Secondly, every human life has suffering. Some humans suffer more than others according to their karma, but that is just one human life. Moreovoer, Earth is a karma-bhumi (a place of works) and not a place of enjoyment. Here, we have to work 8 hours a day, pay taxes, do chores, etc. Enjoyment is limited and hard earned. Swarga, Gandharva loka, etc. on the other hand, are places of actual material enjoyment:
Vedavya's Yoga Bhashya (Vedavyasa's commentary on Patanjali's Yoga Sutras) - The inhabitants of the Mahendra (Maha Indra's loka, aka Swarga) are the six divine beings...all these have an irresistible will and are endued with the eight siddhis [mystic powers] such as being lighter than air [levitation, flying, etc.] and the rest. Their life span extends to a kalpa. They rejoice in sexuality and are endowed with bodies born without sexual intercourse. They have loving Apsaras for their wives.
Thirdly, it doesn't matter, because all these pleasures are temporary and the person falls back to Earth:
Chhandogya Upanishad - And as here on earth, whatever has been acquired by exertion, perishes, so perishes whatever is acquired for the next world by sacrifices and other good actions performed on earth.
But to answer your question, the answer is yes, after moksha, you experience all human joys:
Chhandogya Upanishad - But those who depart from here [those who get moksha], after having discovered the Self and those true desires [who reached Brahman], for them there is freedom in all the worlds.

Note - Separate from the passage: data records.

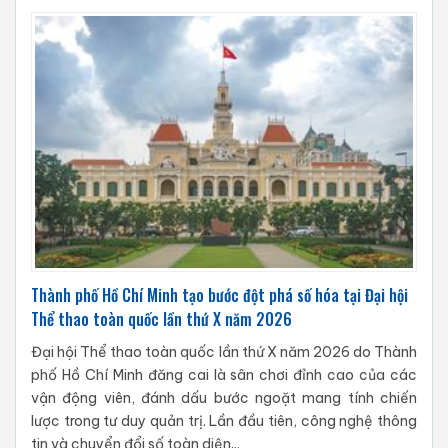
Thành phố Hồ Chí Minh tạo bước đột phá số hóa tại Đại hội
Thể thao toàn quốc lần thứ X năm 2026
Đại hội Thể thao toàn quốc lần thứ X năm 2026 do Thành
phố Hồ Chí Minh đăng cai là sân chơi đỉnh cao của các
vận động viên, đánh dấu bước ngoặt mang tính chiến
lược trong tư duy quản trị. Lần đầu tiên, công nghệ thông
tin và chuyển đổi số toàn diện...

What is that freedom? It is described next:
'And he who desires the world of song and music, by his mere will song
and music come to him, and having obtained the world of song and
music, he is happy. 'And he who desires the world of women, by his
mere will women come to receive him, and having obtained the world of
women, he is happy.'Whatever object he is attached to, whatever object
he desires, by his mere will it comes to him, and having obtained it,
he is happy.
But this is all trivial, because in the state of moksha, you experience brahmAnanda:
(Taitt. Up. II, 1, 1) - He reaches all objects of desire, together with the all-knowing Brahman.